==== Provided material ====

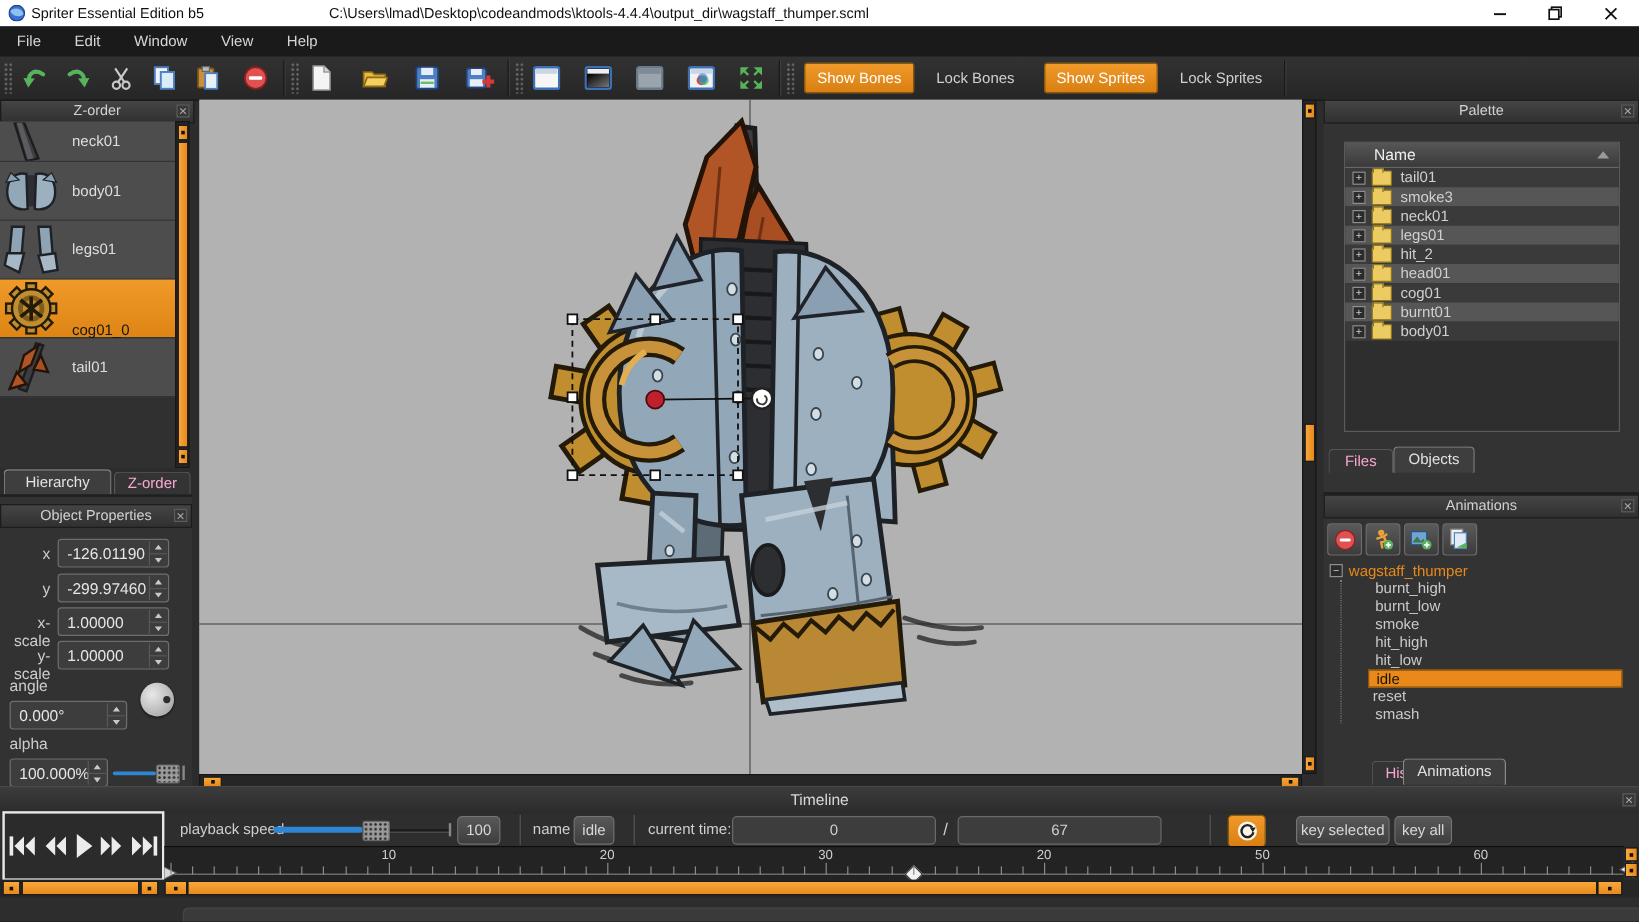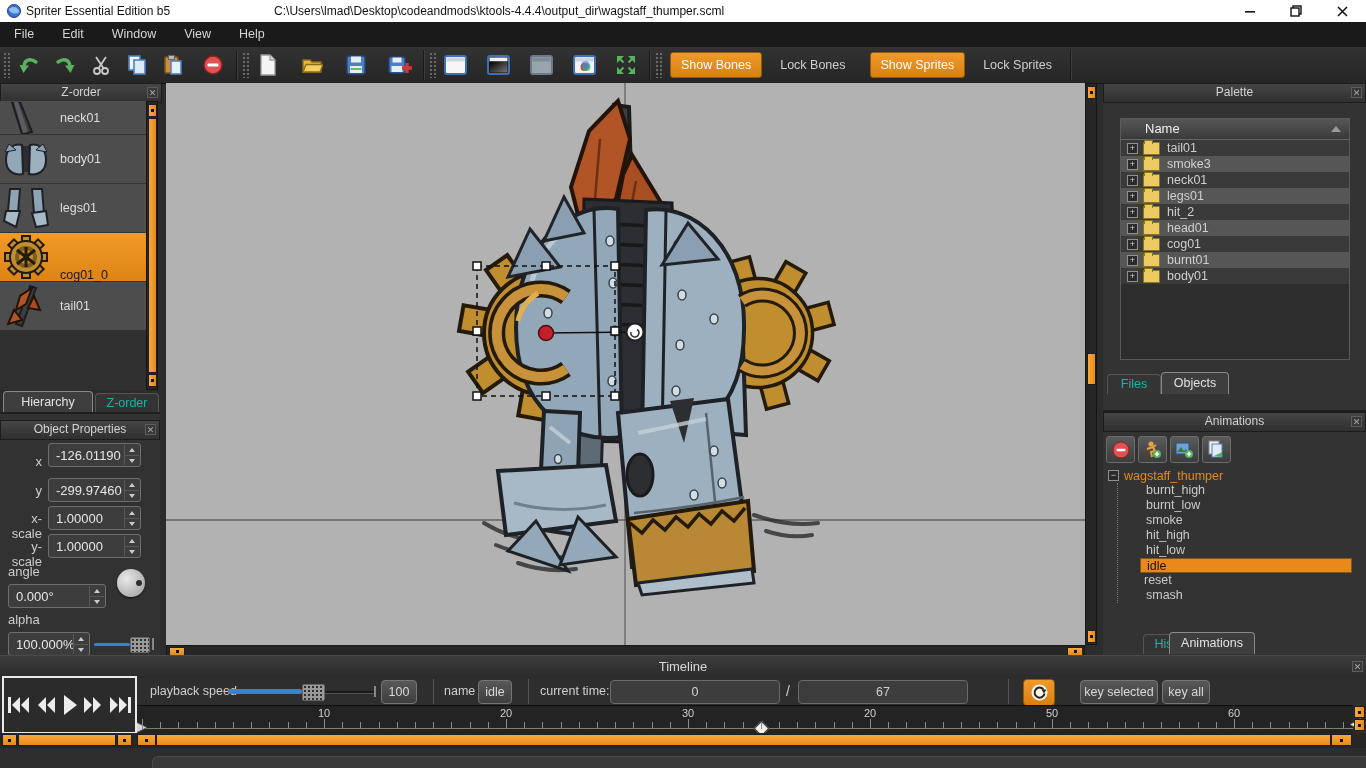--- a/index.html
+++ b/index.html
@@ -27,7 +27,7 @@
   .close-x{position:absolute;right:3px;top:3px;width:11px;height:11px;font-size:9px;line-height:11px;
            text-align:center;color:#a8a8a8;border:1px solid #5c5c5c;background:#383838;box-sizing:border-box;}
   .tab{position:absolute;bottom:0;background:#343434;border:1px solid #565656;border-bottom:none;
-       border-radius:4px 4px 0 0;color:#14b8a6;text-align:center;font-size:12.5px;}
+       border-radius:4px 4px 0 0;color:#f9a8d4;text-align:center;font-size:12.5px;}
   .tab.active{background:#3e3e3e;border-color:#8a8a8a;color:#e2e2e2;}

====

Task prompt:
Nothing in the entries above should change when they are printed again, except that the pictures are dropped.

Output of the task:
--- a/index.html
+++ b/index.html
@@ -27,7 +27,7 @@
   .close-x{position:absolute;right:3px;top:3px;width:11px;height:11px;font-size:9px;line-height:11px;
            text-align:center;color:#a8a8a8;border:1px solid #5c5c5c;background:#383838;box-sizing:border-box;}
   .tab{position:absolute;bottom:0;background:#343434;border:1px solid #565656;border-bottom:none;
-       border-radius:4px 4px 0 0;color:#14b8a6;text-align:center;font-size:12.5px;}
+       border-radius:4px 4px 0 0;color:#f9a8d4;text-align:center;font-size:12.5px;}
   .tab.active{background:#3e3e3e;border-color:#8a8a8a;color:#e2e2e2;}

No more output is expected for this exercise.